Distant Thunder looked to have stolen the race when kicking clear of the field after being left in front two out by the departure of Heltornic. However, he just couldn’t quite sustain his effort up the punishing Cheltenham hill, although he finished well clear of the fourth. The move to Noel Chance has clearly reinvigorated the horse and compensation surely awaits.

Heltornic was the unlucky horse of the race as she was still travelling well when making a terrible hash of the notorious second last. She has been in such good form recently that it would be hard to say with any confidence that she wouldn’t have been able to hang on to her lead.

New Alco was a much more fancied stablemate of the winner, but could never get in a blow on ground that was probably quicker than he likes.

Very sadly, another of the fancied runners, Little Brick fractured a shoulder when making a bad mistake at the final ditch. He was still very much in contention at the time.

2006 William Hill Chase Review

A typical renewal of this competitive handicap, with a fierce end to end gallop and a well strung out field by the end of the stamina sapping trip.

DUN DOIRE has had another incredible season by any standards, having gone up 50lbs since his first win of the year, and this was an amazing performance. His cause looked hopeless as the field turned to race downhill for the final time. He was over 20 lengths off the pace, with only a couple of horses behind him, and it appeared that his trainer’s concerns over the quickness of the ground were going to be realised.

However, he virtually sprouted wings after the home turn, and having passed thirteen rivals in the process, he flew up the hill to win going away.

The jockeys aboard Juveigneur (second) and Irish Hussar (third) must have thought they had the race between them after the last and they were surely horrified when the winner, with Ruby Walsh on board, left them for dead on the agonising run to the line. Both ran well, however, and Juveigneur, being lightly raced, could still be improving.
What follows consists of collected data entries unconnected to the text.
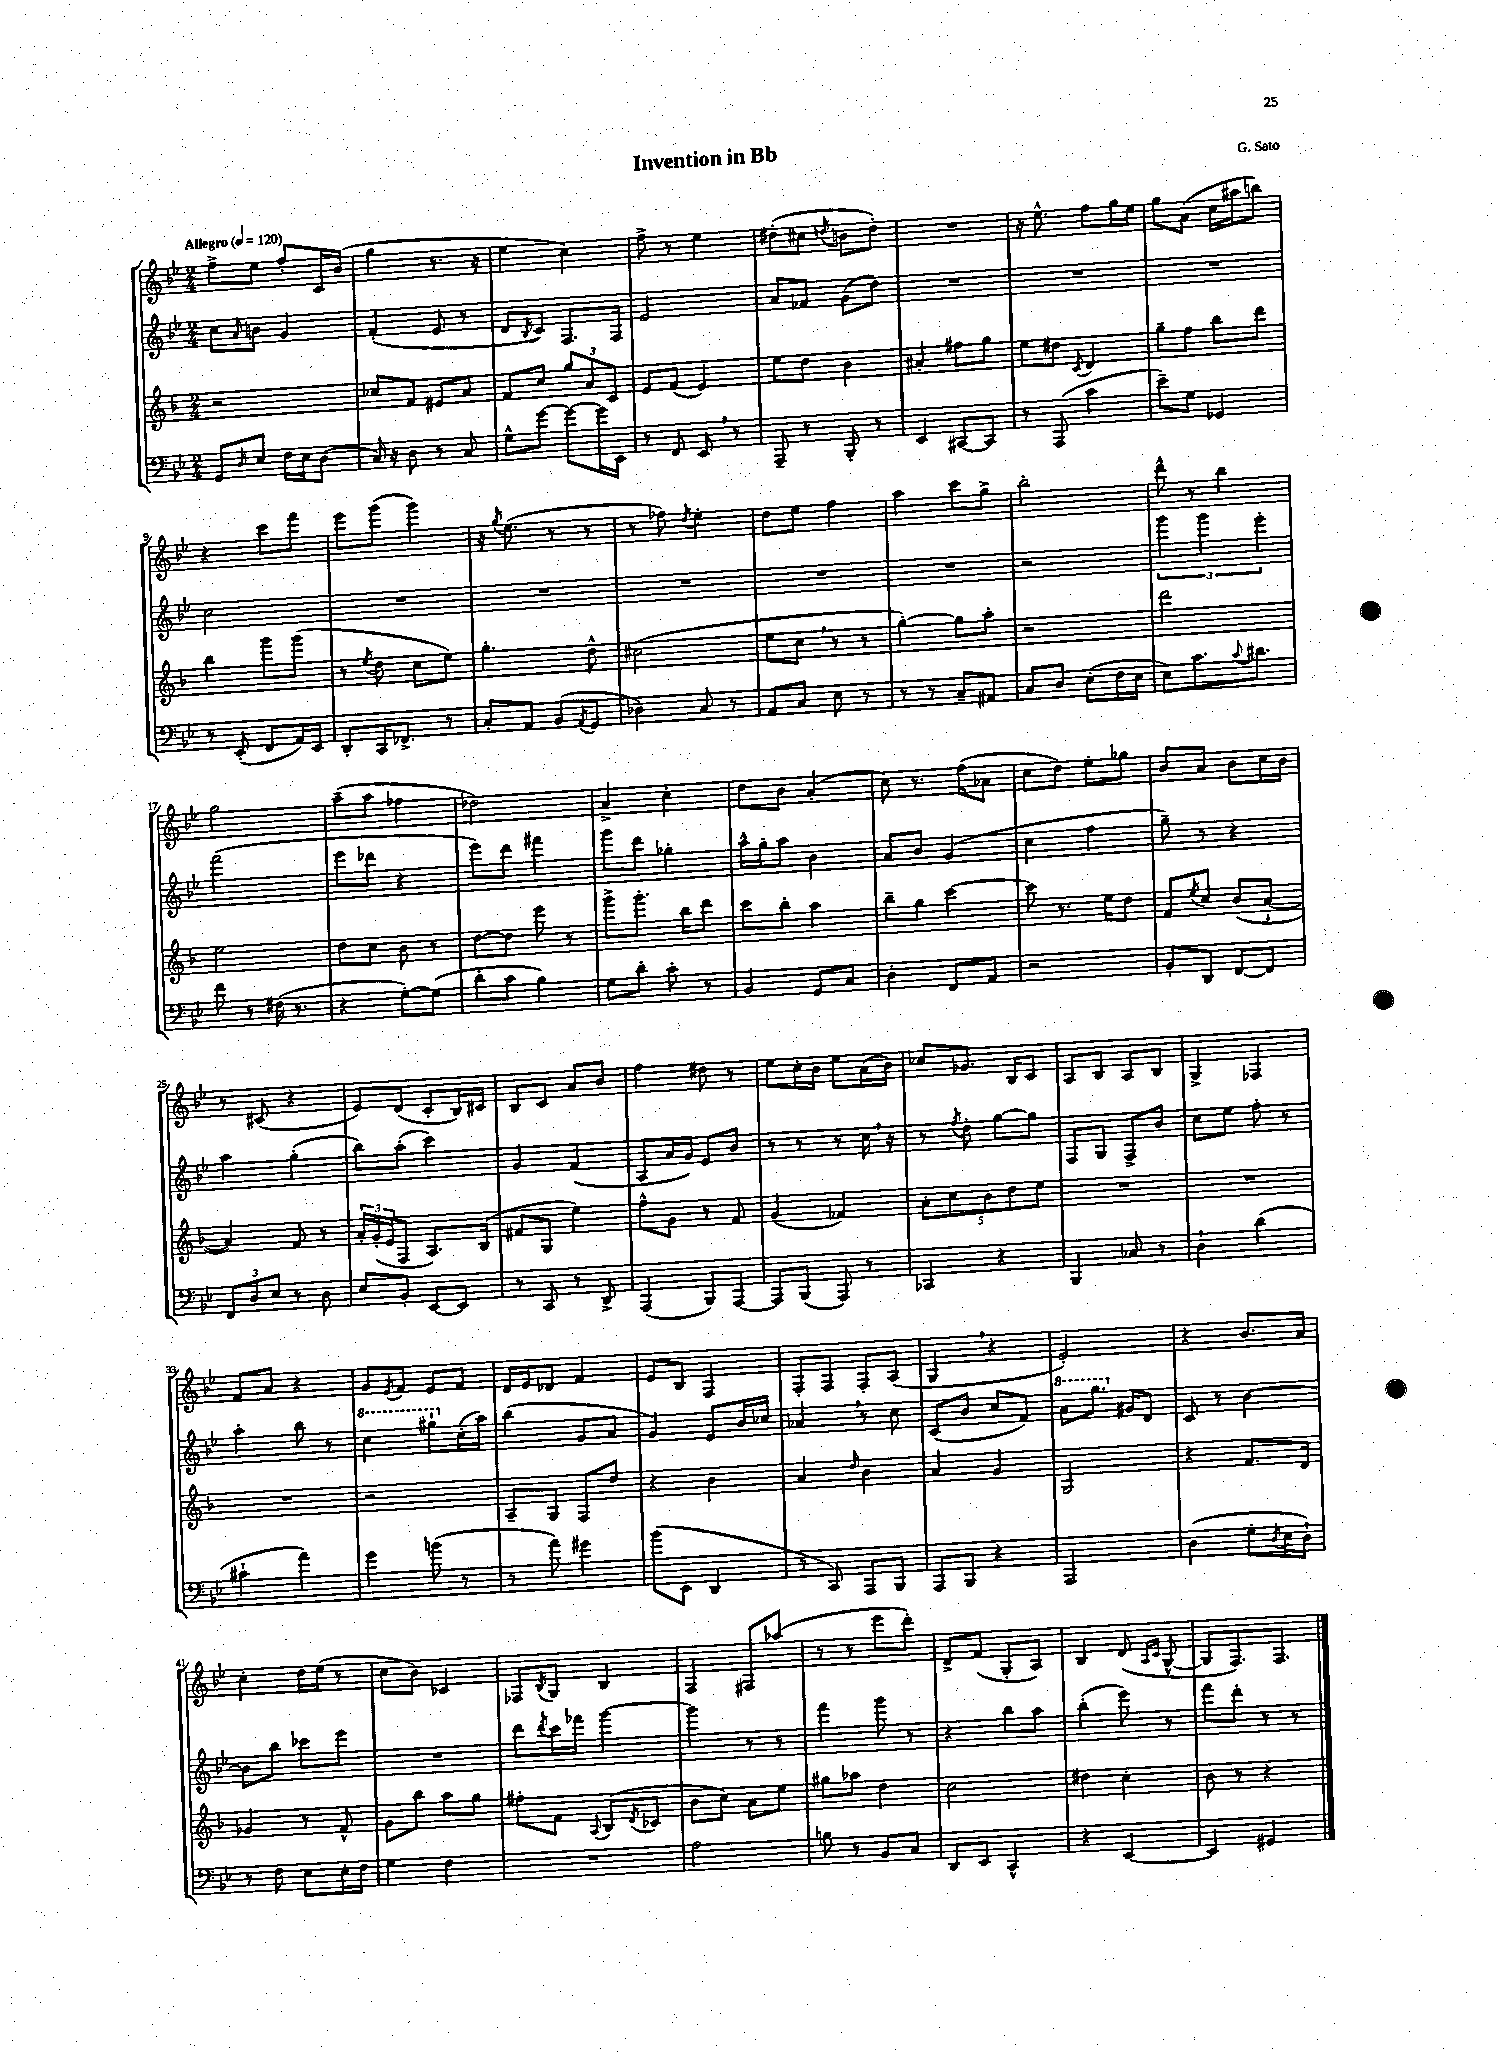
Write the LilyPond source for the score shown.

\header { title = "Invention in Bb" composer = "G. Sato" }
<<
\new StaffGroup <<
\new Staff = "s0" {
    \clef treble \key bes \major \numericTimeSignature \time 2/4 \tempo "Allegro" 4 = 120
    f''8-> ees''8 f''8-. c'16 bes'16( |
    g''4 r8. r16 |
    ees''4 c''4) |
    f''8-> r8 ees''4 |
    dis''8-.( cis''8 \acciaccatura { d''8 } b'8 d''8-.) |
    R2 |
    r16 ees''8.-^ f''8 g''16 ees''16 |
    g''8 a'8( c''16 ais''16 b''8) |
    r4 c'''8 f'''8 |
    ees'''8 g'''8( g'''4) |
    r16 \acciaccatura { g''8 } ees''8.( r8 r8 |
    r8 fes''8) \acciaccatura { d''8 } ees''4-. |
    d''8 ees''8 f''4 |
    a''4 c'''8 g''8-> |
    bes''2-. |
    d'''8-^ r8 bes''4 |
    g''2 |
    a''8--( a''8 fes''4 |
    des''2) |
    a'4-> c''4-. |
    d''8 bes'8 a'4-.( |
    c''8) r8. f''16( aes'8 |
    c''8 d''8) ees''8-. ges''8 |
    bes'8 a'8 bes'8 c''16 bes'16 |
    r8 cis'8( r4 |
    ees'8) d'8( c'8-. bes16) cis'16 |
    bes8 c'8 a'8 bes'8 |
    f''4 dis''8 r8 |
    ees''8 c''16-. bes'16 ees''8 a'16( bes'16) |
    ces''8 ges'8. bes16 c'8 |
    a8 bes8 a8 bes8 |
    g4-> fes4 |
    f'8 a'8 r4 |
    g'8 \acciaccatura { ees'8 } f'8 ees'8 f'8 |
    d'16 ees'16 des'8 f'4 |
    ees'8 bes8 f4 |
    f8-. f8 f8-. a8( |
    g4 \breathe r4 |
    ees'2-.) |
    r4 bes'8. a'16 |
    c''4-. d''16 ees''16( r8 |
    c''8 bes'8) ces'4 |
    fes8 \acciaccatura { bes8 } g8 bes4 |
    f4 fis8 aes''8( |
    r8 r8 ees'''8 d'''8-.) |
    d'8-> f'8( g8-. a8) |
    bes4 d'8( \grace { a16 c'16 } g8~-^ |
    g8 f8.) f8. \bar "|." |
}
\new Staff = "s1" {
    \clef treble \key bes \major \numericTimeSignature \time 2/4
    c''8 \grace { a'16 } b'8 g'4 |
    f'4-.( ees'8 r8 |
    d'8 \acciaccatura { bes8 } c'8) f8. f16 |
    ees'2 |
    a'8 fes'8 g'8( d''8) |
    R2 |
    R2 |
    R2 |
    c''2 |
    R2 |
    R2 |
    R2 |
    R2 |
    R2 |
    r2 |
    \tuplet 3/2 { g'''4 g'''4 ees'''4-. } |
    f'''2( |
    ees'''8 des'''8 r4 |
    ees'''8) d'''8 fis'''4 |
    g'''8 d'''8 ges''4-. |
    a''16-^ g''16-. a''8 bes'4 |
    a'8 bes'8 g'4( |
    c''4 f''4 |
    g''8--) r8 r4 |
    a''4 g''4-.( |
    bes''8) a''8-.( c'''4) |
    g'4 f'4( |
    a8 a'16 g'16) ees'8 bes'8 |
    r8 r8 r8 c''16 \breathe r16 |
    r8 \acciaccatura { f''8 } d''8-. g''8~ g''8 |
    f8 g8 f8-> bes'8 |
    c''8 ees''8 f''8-. r8 |
    a''4-. bes''8 r8 |
    \ottava #1 c'''4 gis'''8-! \ottava #0 c''16-.( a''16) |
    bes''4( g'8 a'8 |
    g'4) ees'8 bes'16 ces''16 |
    aes'4 \breathe r8 c''8 |
    c'8( bes'8 c''8 f'8) |
    \ottava #1 a''8 g'''8. \ottava #0 gis'16 d'8 |
    c'8 r8 bes'4~ |
    bes'8 bes''8 ces'''8 ees'''8 |
    R2 |
    d'''8 \acciaccatura { d'''8 } c'''16 fes'''16 g'''4~ |
    g'''4 r8 r8 |
    f'''4 g'''8 r8 |
    r4 bes''8 a''8 |
    bes''4-.( ees'''8) r8 |
    f'''8 d'''8-. r8 r8 \bar "|." |
}
\new Staff = "s2" {
    \clef treble \key f \major \numericTimeSignature \time 2/4
    r2 |
    ces''8 f'8 eis'8 a'8 |
    f'8 c''8 \tuplet 3/2 { g''8 a'8 c'8 } |
    e'8 f'8( e'4) |
    e''8 d''8 bes'4 |
    ais'4-. fis''8 g''8 |
    e''8 dis''8 \acciaccatura { c'8 } d'4 |
    g''8-- f''8 bes''8 d'''8 |
    bes''4 g'''8 g'''8( |
    r8 \acciaccatura { e''8 } d''8 c''8 e''8) |
    g''4.-. d''8-^ |
    cis''2( |
    e''8 c''8 \breathe r8 r8 |
    g''4~-.) g''8 a''8-. |
    r2 |
    d'''2 |
    e''2 |
    d''8 c''8 bes'8 r8 |
    d''8~ d''8 e'''8 r8 |
    g'''8-> g'''8.-. bes''16 d'''8 |
    c'''8 bes''8-. a''4 |
    bes''8-- g''8 c'''4~ |
    c'''8 r8. e''16 d''8 |
    f'8 \acciaccatura { e''8 } c''8 bes'8( a'8~-! |
    a'4) f'8 r8 |
    \tuplet 3/2 { a'16-. g'16-.( e'16 } f8 a8.) bes16( |
    fis'8 g8 e''4) |
    f''8-^ g'8 r8 f'8 |
    g'4( fes'4) |
    \tuplet 5/4 { a'8-. c''8 bes'8 d''8 e''8 } |
    R2 |
    R2 |
    R2 |
    r2 |
    a8-- g8 f8 d''8 |
    r4 bes'4 |
    a'4 \grace { d''16 } bes'4 |
    a'4 g'4 |
    g2 |
    r4 f'8. d'16 |
    ges'4 r8 f'8-^ |
    g'8 bes''8 a''8 g''8 |
    fis''8-. f'8 \appoggiatura { a8 } bes8( \acciaccatura { d'8 } ces'8 |
    bes'8 c''8) a'8 e''8 |
    gis''8 aes''8 d''4 |
    c''2 |
    dis''4 c''4-. |
    bes'8 r8 r4 \bar "|." |
}
\new Staff = "s3" {
    \clef bass \key bes \major \numericTimeSignature \time 2/4
    g,8 \grace { d16 } ees8 f16 ees16 d8( |
    c16) r16 d8 r8 c8 |
    g8-^ g'8~ g'8~ g'16 ees,16 |
    r8 f,8 ees,8 \breathe r8 |
    a,,8-- r8 bes,,8-. r8 |
    ees,4 cis,8~ cis,8 |
    r8 a,,8( c'4 |
    ees'8--) g8 ges,4 |
    r8 ees,8-.( f,8 a,16) ees,16 |
    d,8-. c,16 fes,8.-> r8 |
    c8-. a,8 bes,8( \acciaccatura { a,8 } g,8 |
    des4) c8 r8 |
    a,8 c8 ees8 r8 |
    r8 r8 c8-- ais,8 |
    c8 d8 ees8-.( f16 ees16 |
    ees8) c'8. \appoggiatura { c'8 } dis'8. |
    f'8 r8 fis16( r8. |
    r4 g8~-.) g8( |
    d'8-. c'8 bes4) |
    g8 d'8-. c'8-. r8 |
    bes,4 g,8 c8 |
    d4-. f,8 a,8 |
    r2 |
    bes,8-. d,8 f,8~ f,8 |
    \tuplet 3/2 { f,8 d8 ees8 } r8 d8 |
    ees8 bes,8-. ees,8~ ees,8 |
    r8 c,8 r8 d,8-> |
    a,,4( bes,,8) a,,8~ |
    a,,8 bes,,8( a,,8) r8 |
    ces,4 r4 |
    bes,,4 ces8 r8 |
    d4-! d'4( |
    cis'4-! a'4) |
    g'4 b'8( r8 |
    r8 a'8) gis'4 |
    bes'8( ees,8 d,4 |
    r8 c,8) a,,8 bes,,8 |
    a,,8 bes,,8 r4 |
    a,,2 |
    d4( g8-. \acciaccatura { d8 } ees16 d16-!) |
    r8 f8 ees8 ees16-. f16 |
    g4 f4 |
    R2 |
    a2 |
    b8 r8 bes,8 c8 |
    d,8 ees,8 c,4-^ |
    r4 ees,4~ |
    ees,4 gis,4 \bar "|." |
}
>>
>>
Given the fierce gallop throughout the contest, it probably did DUN DOIRE no harm to come from off pace, but very few other horses managed to make up ground from the back to get into a challenging position. Those out with the washing from an early stage included the well supported Moulin Riche (who was let down by his jumping) and Korelo (from the out of form Pipe yard). Both were pulled up.

Novices Model Son (fourth), Bob The Builder (fifth) and Alderburn (seventh) all ran well, although they were all also let down by their jumping to some degree or another. Model Son also looked as though he would be better suited by further.

Veterans Desailly and Seebald both plugged on gamely, and whilst neither ever really threatened to land a blow, they both suggested that they may still have a race or two in them.